The album’s 11 original songs mix a taste of country with 1960s British psychedelic folk — a natural inclination for Everhart, who says the artists he listened to most growing up in Delaware were Uncle Tupelo and Richard Thompson. He counts Fairport Convention as his favorite band.

Daynor’s Palace of Depression struck him as “a really cool story of someone picking up the pieces of their life and building something beautiful out of the ugly. I liked the ring of it, going off The Gilded Palace of Sin by the Flying Burrito Brothers.”

The album has “an overarching theme of initial failure and deprivation, until you slap yourself out of it and starting looking to the cosmos for answers. And we tried to tie it together into what I would imagine the Palace of Depression to be if it were a kind of weird acid-trip Disney movie.”

Cosmic Guilt and Leon III at the First Unitarian Church sanctuary, 2125 Chestnut St. at 7:30 p.m. Friday. $25-$25. davekisspresents.com

In 2016, Canadian broadcaster and musician Talia Schlanger replaced David Dye as host of World Cafe, the syndicated radio show produced out of WXPN-FM (88.5). She left in 2019 to follow other creative pursuits, and made good on that ambition with her affecting and wide-ranging debut album, Grace for the Going. She’s back in Philly for a show at Johnny Brenda’s on Thursday.
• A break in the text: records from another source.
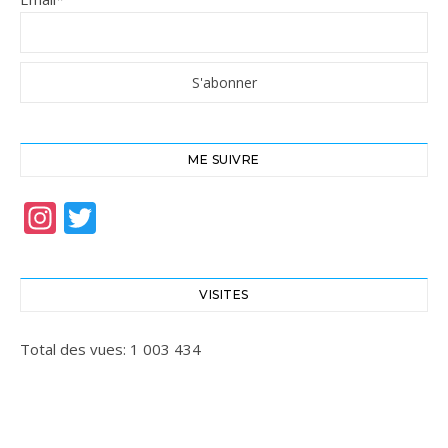
ME SUIVRE
Instagram
Twitter
VISITES
Total des vues:
1 003 434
Shannon & the Clams’ The Moon Is in the Wrong Place is a heartbreaker. It was recorded in the wake of the death of Shannon Shaw’s fiancé, Eric Moore. Out of grief, the psych-garage band made its most vibrant music yet. They’re at Union Transfer on Friday, after playing Free at Noon during the day.
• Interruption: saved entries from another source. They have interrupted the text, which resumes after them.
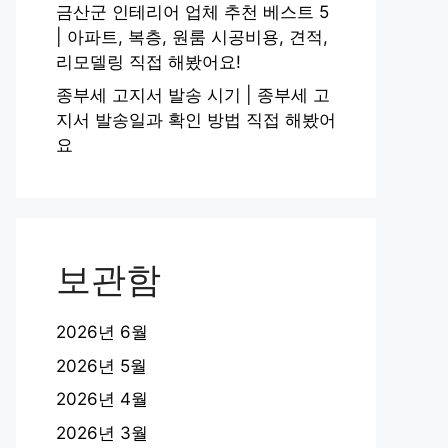
금산군 인테리어 업체 추천 베스트 5
| 아파트, 복층, 원룸 시공비용, 견적,
리모델링 직접 해봤어요!
종부세 고지서 발송 시기 | 종부세 고
지서 발송일과 확인 방법 직접 해봤어
요
보관함
2026년 6월
2026년 5월
2026년 4월
2026년 3월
The Ladybug Music Festival takes over Wilmington on Friday with music on eight stages, including Philly bands Catbite, Velvet Rouge, and Humilitarian. The fest is free and promises “100% Women-Fronted Magic,” with over 30 acts, not one of them fronted by a dude.
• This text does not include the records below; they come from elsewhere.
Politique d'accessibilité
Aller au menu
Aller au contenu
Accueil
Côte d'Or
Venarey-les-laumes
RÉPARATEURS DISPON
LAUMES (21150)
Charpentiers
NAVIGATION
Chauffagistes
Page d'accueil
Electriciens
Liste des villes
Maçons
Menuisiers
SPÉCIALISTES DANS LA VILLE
It’s Unlimited Devotion weekend at Ardmore Music Hall, with three nights of high-class Grateful Dead tribute action starting Friday, with musicians including Don Was, and Anders Osborne and Marc Brownstein of Philly’s Disco Biscuits.

Alex Savoth and Dan King of Philly band Stereo League are hosting League Night Vol. 2, their second annual Johnny Brenda’s showcase, on Saturday, also featuring vibraphonist Angelo Outlaw and multi-instrumentalist Bo Rains.

Brooklyn rapper and songwriter Yaya Bey comes to World Cafe Live on Saturday in a show that would have fit right in at the Roots Picnic that’ll be happening a couple of miles way. She’s supporting her sad and beautiful new album, Ten Fold, which was written and recorded after the death of her father, the rapper Grand Daddy I.U. from the hip-hop group Juice Crew. Philly rapper Ivy Sole opens.